Goal of the exercise
The output should be every line below, retyped exactly, with no images.

--- Material provided Enclosed Below ---

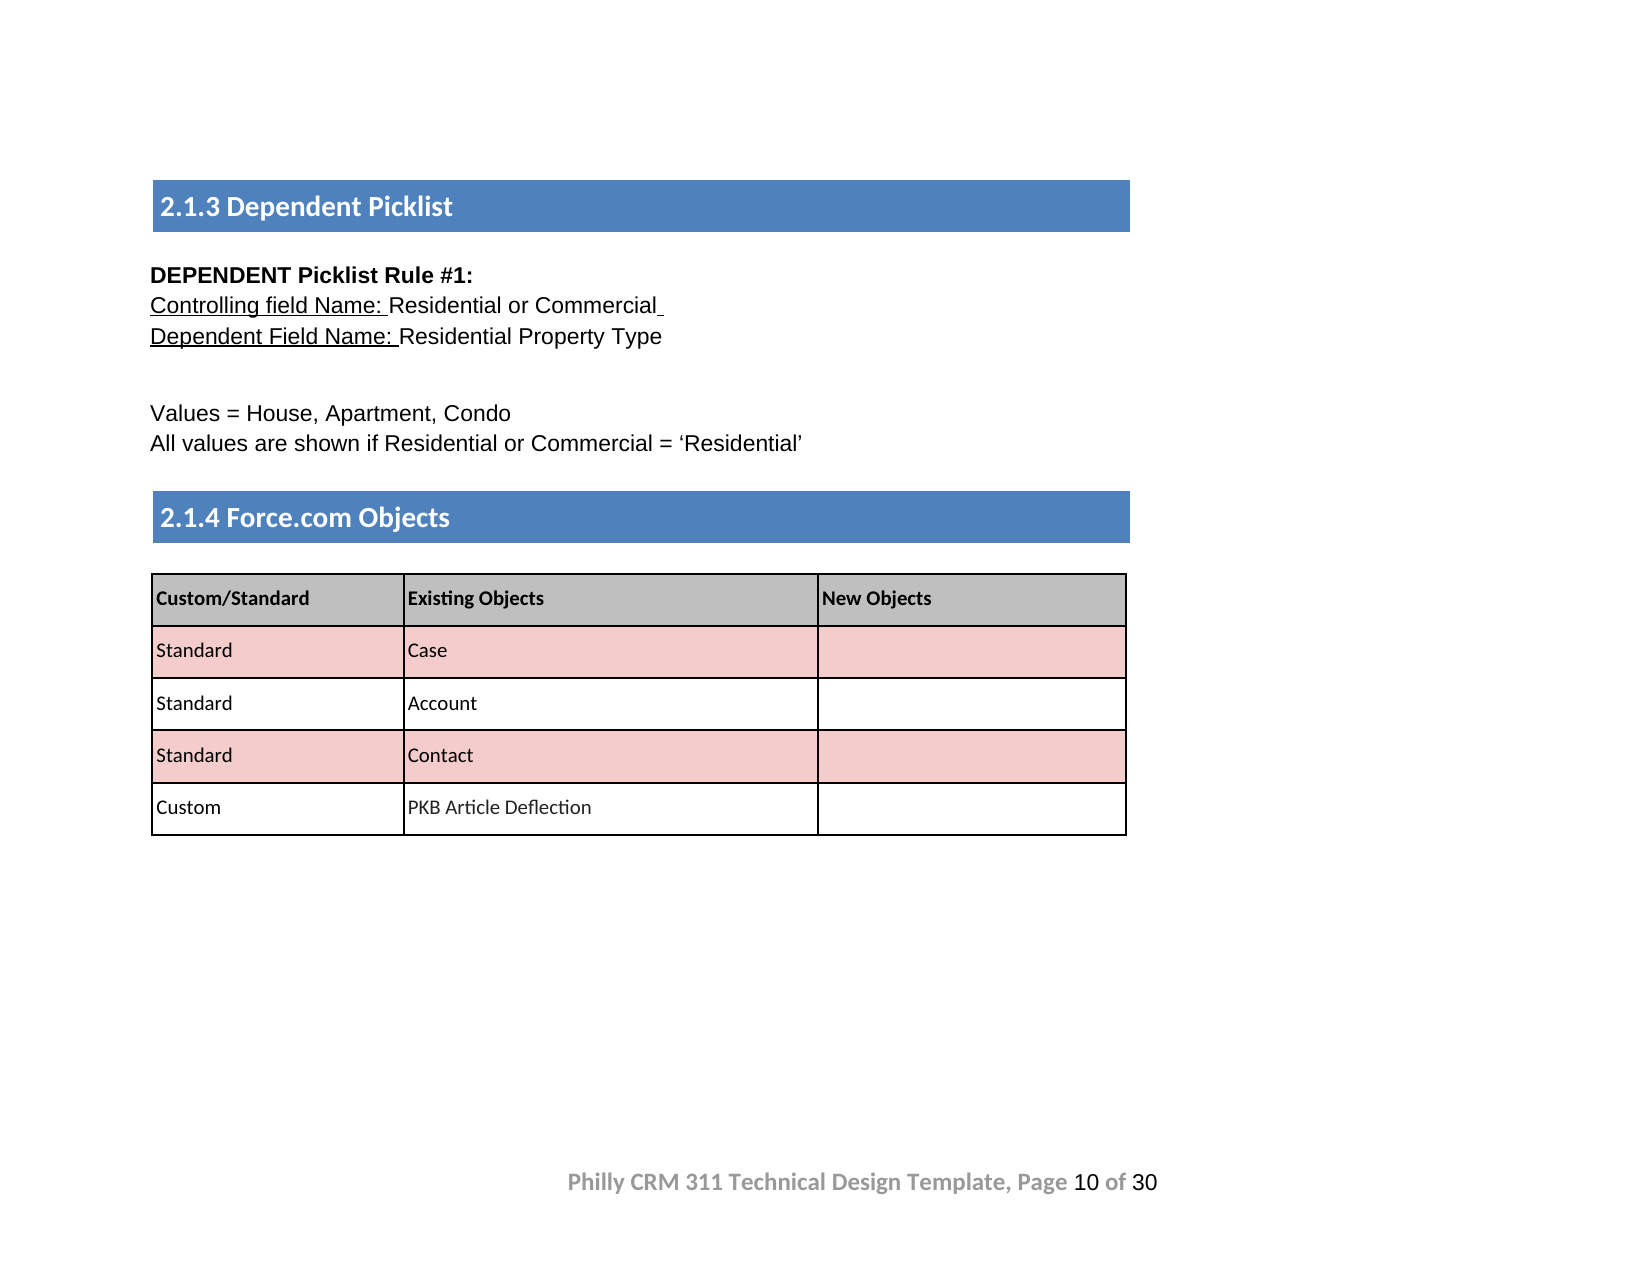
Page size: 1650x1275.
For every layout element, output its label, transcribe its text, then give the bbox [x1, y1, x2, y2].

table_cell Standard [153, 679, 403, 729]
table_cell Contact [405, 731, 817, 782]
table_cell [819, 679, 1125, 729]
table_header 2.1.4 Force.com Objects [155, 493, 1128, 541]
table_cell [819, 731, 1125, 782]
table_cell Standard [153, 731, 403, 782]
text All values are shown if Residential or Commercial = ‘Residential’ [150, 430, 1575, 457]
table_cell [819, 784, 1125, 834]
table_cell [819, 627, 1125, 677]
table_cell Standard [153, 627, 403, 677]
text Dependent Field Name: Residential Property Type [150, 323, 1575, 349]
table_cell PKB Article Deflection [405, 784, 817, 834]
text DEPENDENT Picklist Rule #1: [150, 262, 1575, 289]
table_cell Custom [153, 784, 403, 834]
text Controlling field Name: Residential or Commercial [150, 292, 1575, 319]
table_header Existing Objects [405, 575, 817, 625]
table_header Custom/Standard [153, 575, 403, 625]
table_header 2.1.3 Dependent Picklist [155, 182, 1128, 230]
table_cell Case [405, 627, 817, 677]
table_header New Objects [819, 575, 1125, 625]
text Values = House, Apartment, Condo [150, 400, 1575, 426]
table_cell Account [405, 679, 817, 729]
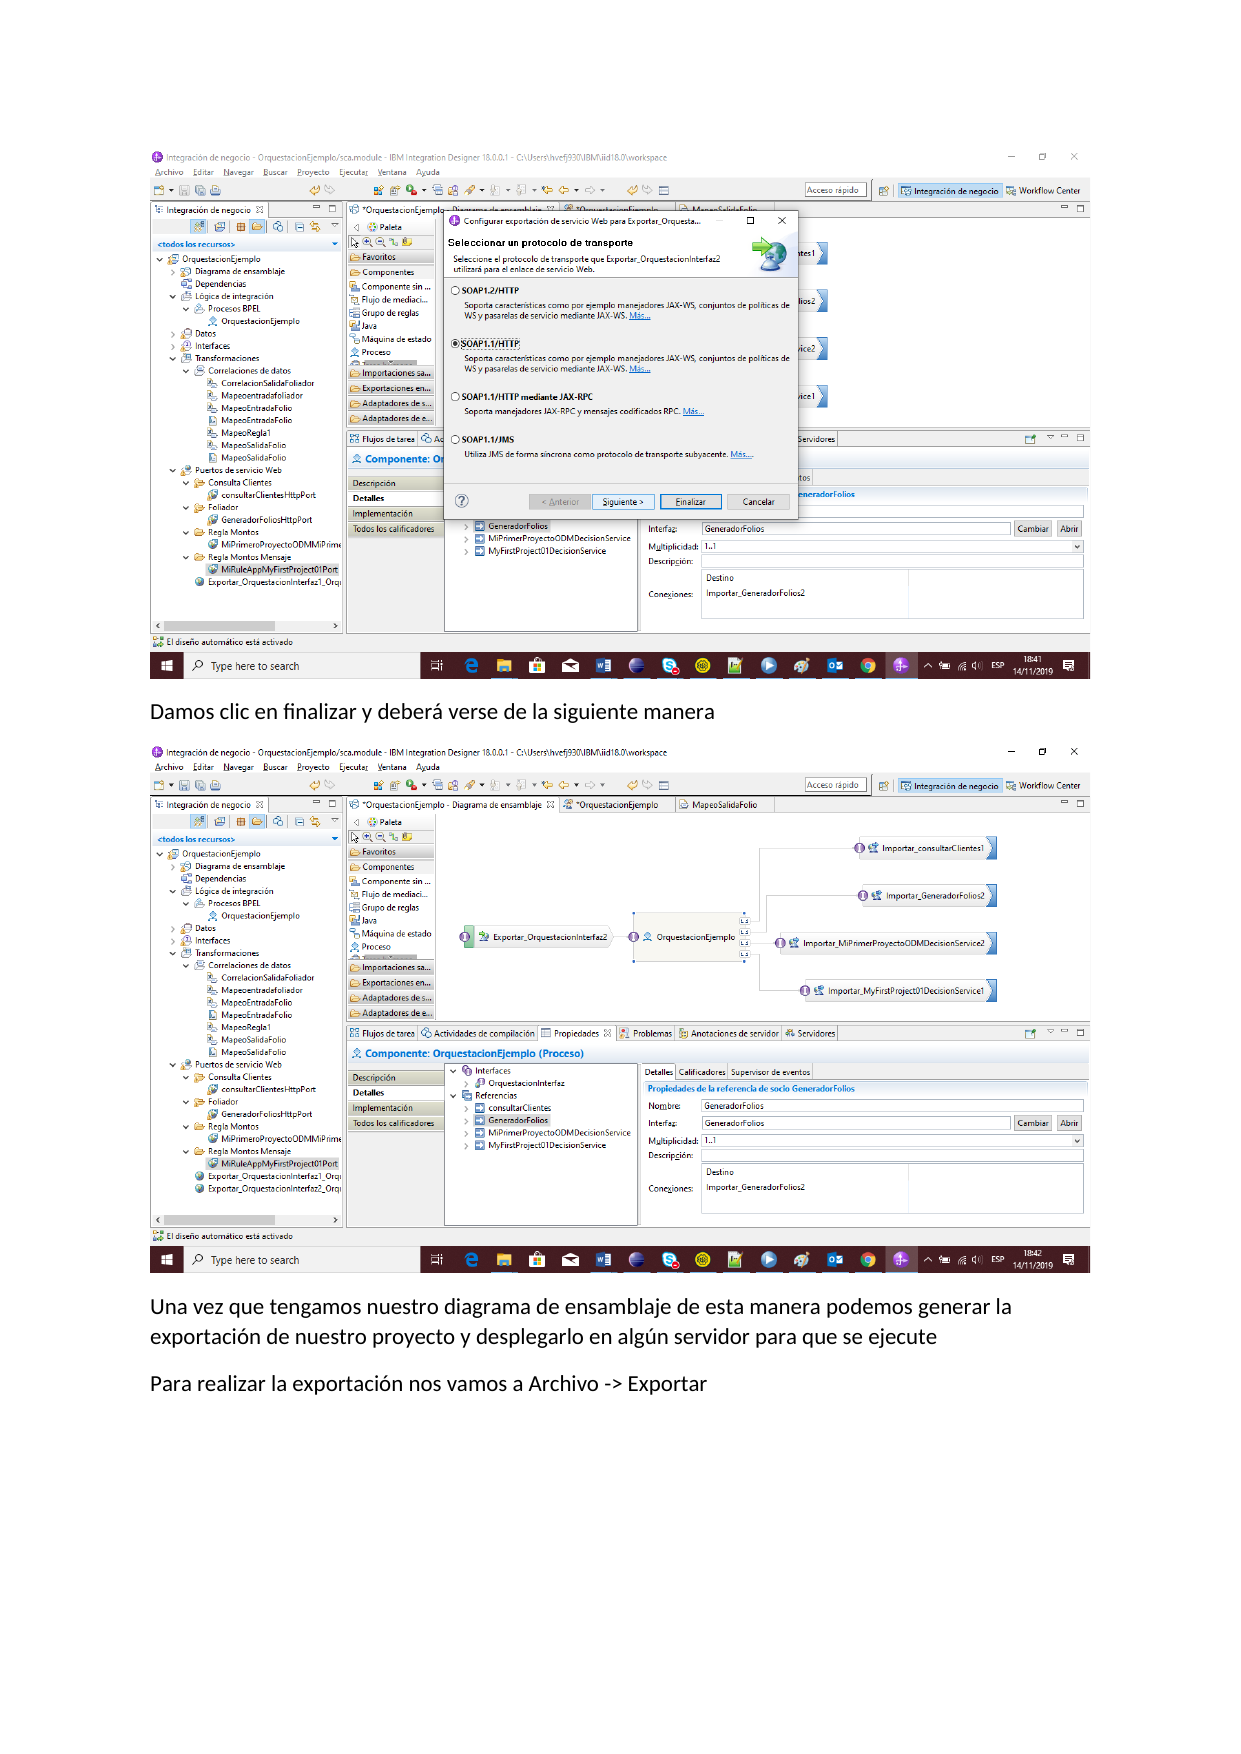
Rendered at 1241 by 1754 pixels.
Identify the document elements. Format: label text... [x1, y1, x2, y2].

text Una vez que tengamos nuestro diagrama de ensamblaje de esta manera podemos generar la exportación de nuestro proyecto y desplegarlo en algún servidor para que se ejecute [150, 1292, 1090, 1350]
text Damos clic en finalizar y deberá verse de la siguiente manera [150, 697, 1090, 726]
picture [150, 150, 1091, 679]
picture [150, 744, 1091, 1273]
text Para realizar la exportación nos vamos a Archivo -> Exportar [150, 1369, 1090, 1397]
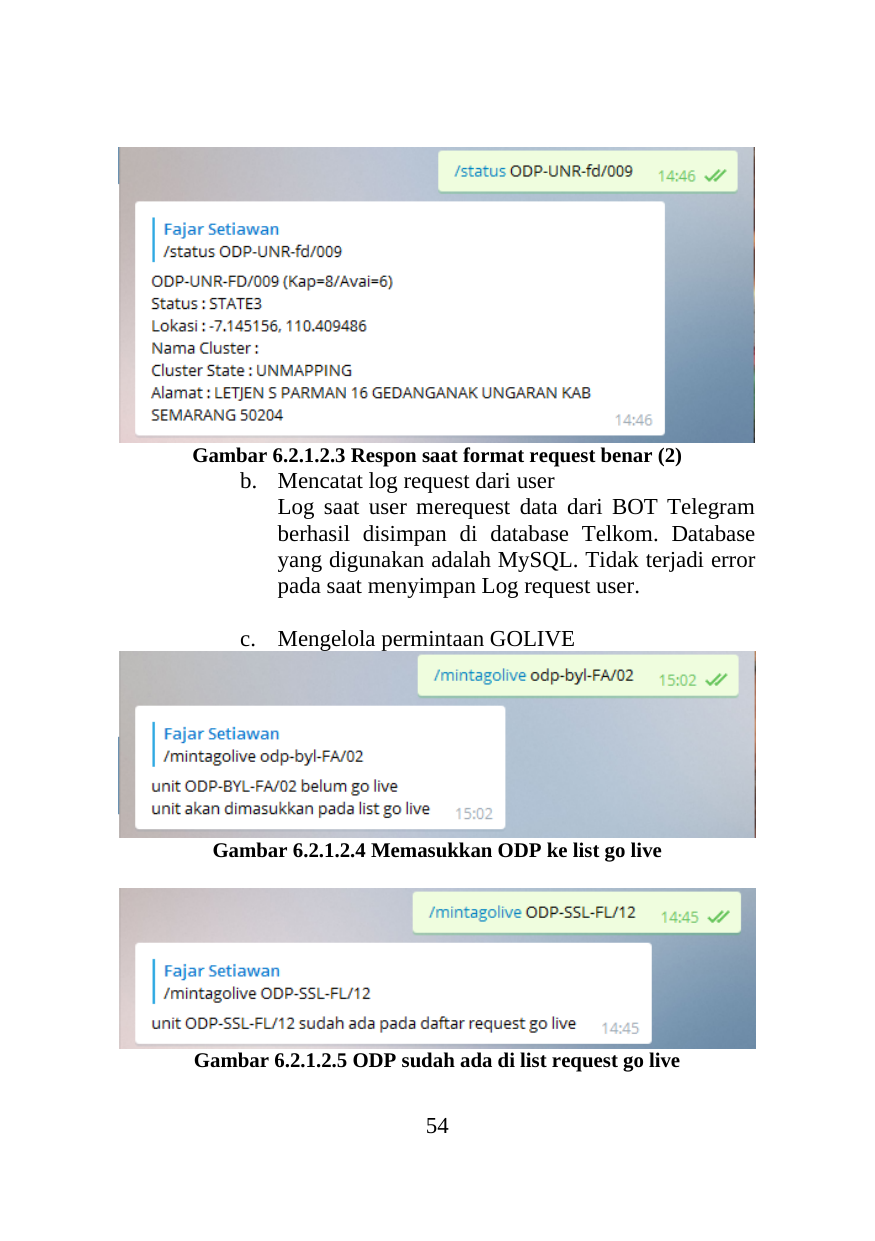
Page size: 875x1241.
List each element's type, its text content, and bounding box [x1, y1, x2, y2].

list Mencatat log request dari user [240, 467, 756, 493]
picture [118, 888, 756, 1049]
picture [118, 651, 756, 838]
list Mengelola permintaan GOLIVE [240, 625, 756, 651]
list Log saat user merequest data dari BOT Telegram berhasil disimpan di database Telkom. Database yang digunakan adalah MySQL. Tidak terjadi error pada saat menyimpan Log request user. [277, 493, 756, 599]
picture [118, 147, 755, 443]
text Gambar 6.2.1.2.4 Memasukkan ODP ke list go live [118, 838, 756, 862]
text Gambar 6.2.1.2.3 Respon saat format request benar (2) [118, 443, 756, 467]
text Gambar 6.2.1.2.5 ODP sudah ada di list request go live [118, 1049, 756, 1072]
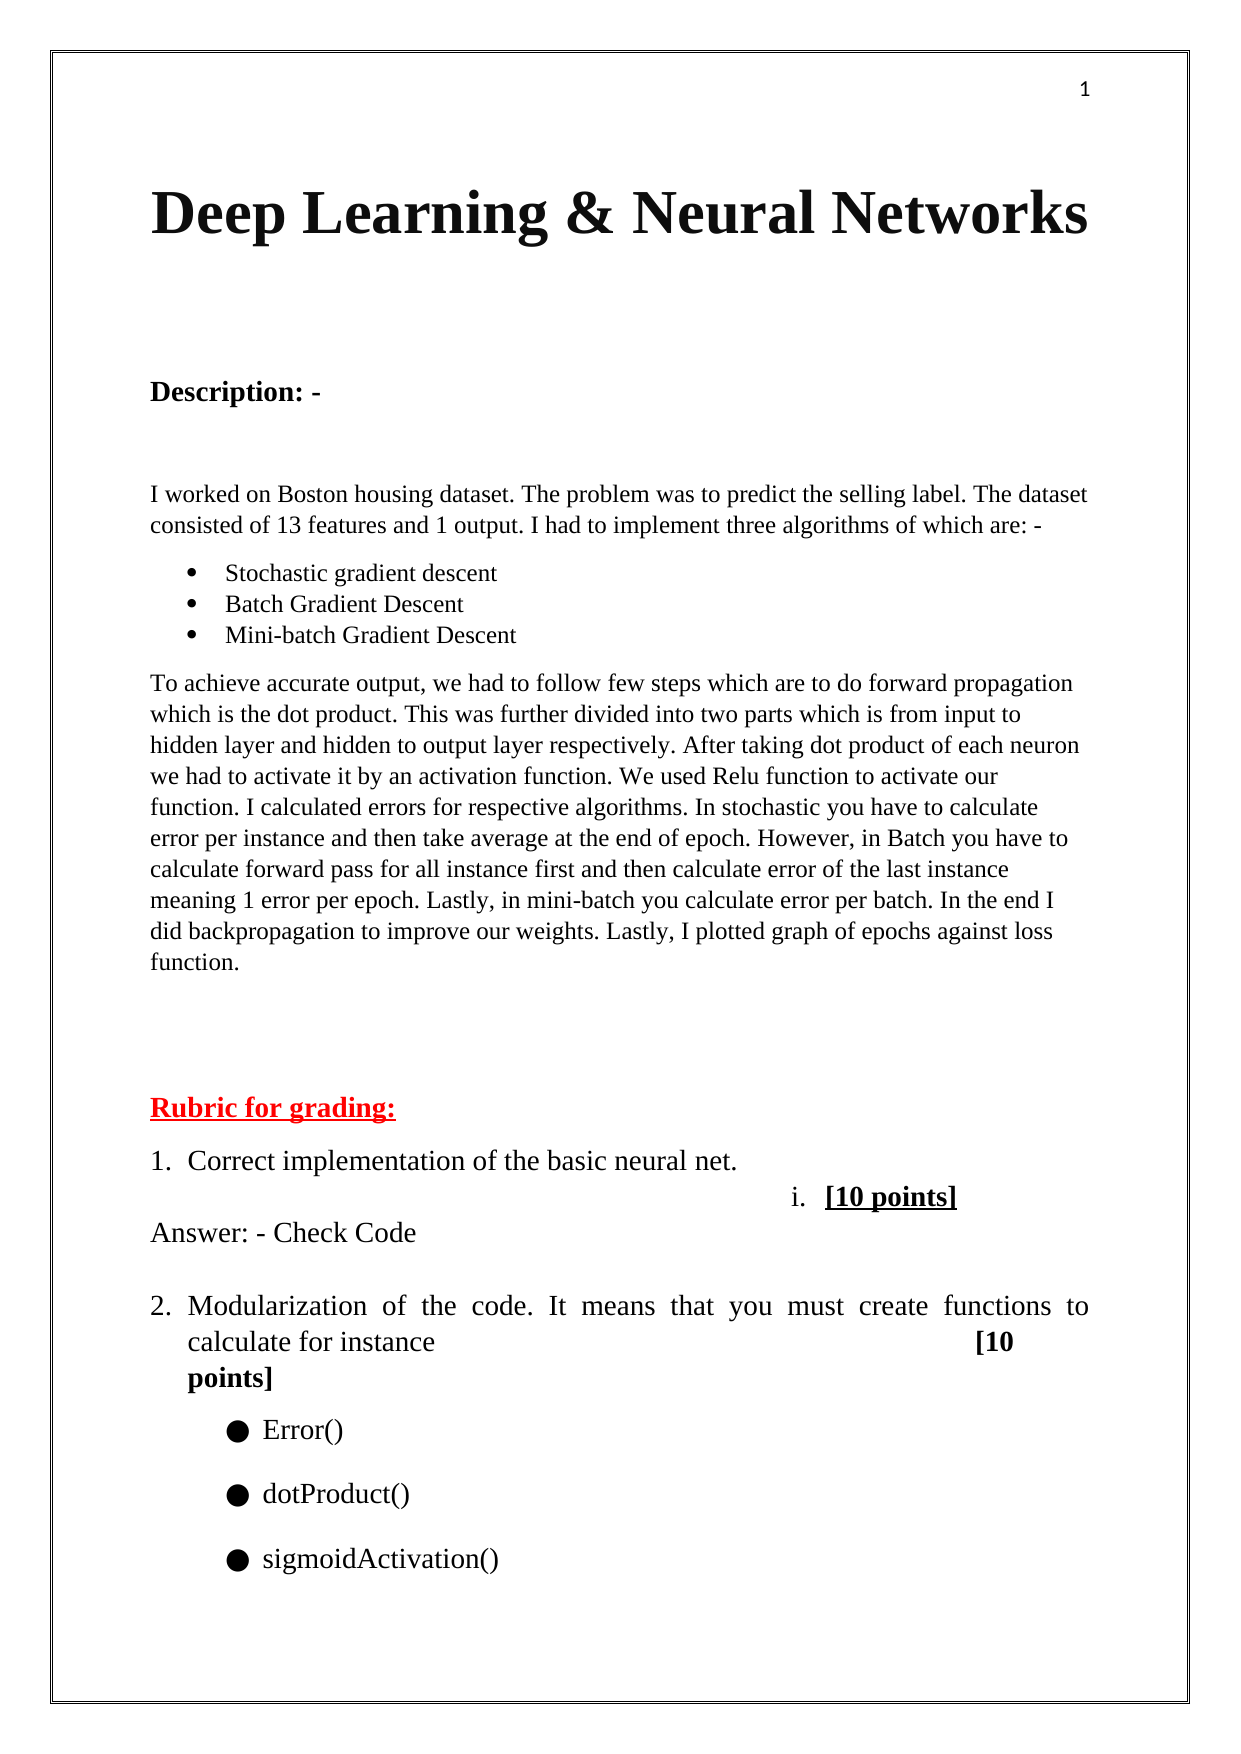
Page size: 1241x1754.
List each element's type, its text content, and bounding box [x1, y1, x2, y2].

--- End of Enclosed Material provided ---

Answer space
Page size: 1650x1275.
For every layout element, output its label, transcribe its text, then give the bbox [x1, y1, x2, y2].

table_cell Standard [153, 679, 403, 729]
table_cell Contact [405, 731, 817, 782]
table_cell [819, 679, 1125, 729]
table_header 2.1.4 Force.com Objects [155, 493, 1128, 541]
table_cell [819, 731, 1125, 782]
table_cell Standard [153, 731, 403, 782]
text All values are shown if Residential or Commercial = ‘Residential’ [150, 430, 1575, 457]
table_cell [819, 784, 1125, 834]
table_cell [819, 627, 1125, 677]
table_cell Standard [153, 627, 403, 677]
text Dependent Field Name: Residential Property Type [150, 323, 1575, 349]
table_cell PKB Article Deflection [405, 784, 817, 834]
text DEPENDENT Picklist Rule #1: [150, 262, 1575, 289]
table_cell Custom [153, 784, 403, 834]
text Controlling field Name: Residential or Commercial [150, 292, 1575, 319]
table_header Existing Objects [405, 575, 817, 625]
table_header Custom/Standard [153, 575, 403, 625]
table_header 2.1.3 Dependent Picklist [155, 182, 1128, 230]
table_cell Case [405, 627, 817, 677]
table_header New Objects [819, 575, 1125, 625]
text Values = House, Apartment, Condo [150, 400, 1575, 426]
table_cell Account [405, 679, 817, 729]
Rendered at 1241 by 1754 pixels.
Identify the document elements. Format: label text... [x1, y1, x2, y2].

text Una vez que tengamos nuestro diagrama de ensamblaje de esta manera podemos generar la exportación de nuestro proyecto y desplegarlo en algún servidor para que se ejecute [150, 1292, 1090, 1350]
text Damos clic en finalizar y deberá verse de la siguiente manera [150, 697, 1090, 726]
picture [150, 150, 1091, 679]
picture [150, 744, 1091, 1273]
text Para realizar la exportación nos vamos a Archivo -> Exportar [150, 1369, 1090, 1397]
Page size: 875x1241.
List each element's type, its text content, and bounding box [x1, y1, x2, y2].

list Mencatat log request dari user [240, 467, 756, 493]
picture [118, 888, 756, 1049]
picture [118, 651, 756, 838]
list Mengelola permintaan GOLIVE [240, 625, 756, 651]
list Log saat user merequest data dari BOT Telegram berhasil disimpan di database Telkom. Database yang digunakan adalah MySQL. Tidak terjadi error pada saat menyimpan Log request user. [277, 493, 756, 599]
picture [118, 147, 755, 443]
text Gambar 6.2.1.2.4 Memasukkan ODP ke list go live [118, 838, 756, 862]
text Gambar 6.2.1.2.3 Respon saat format request benar (2) [118, 443, 756, 467]
text Gambar 6.2.1.2.5 ODP sudah ada di list request go live [118, 1049, 756, 1072]
Page size: 1241x1754.
List each element's type, its text content, and bounding box [x1, y1, x2, y2].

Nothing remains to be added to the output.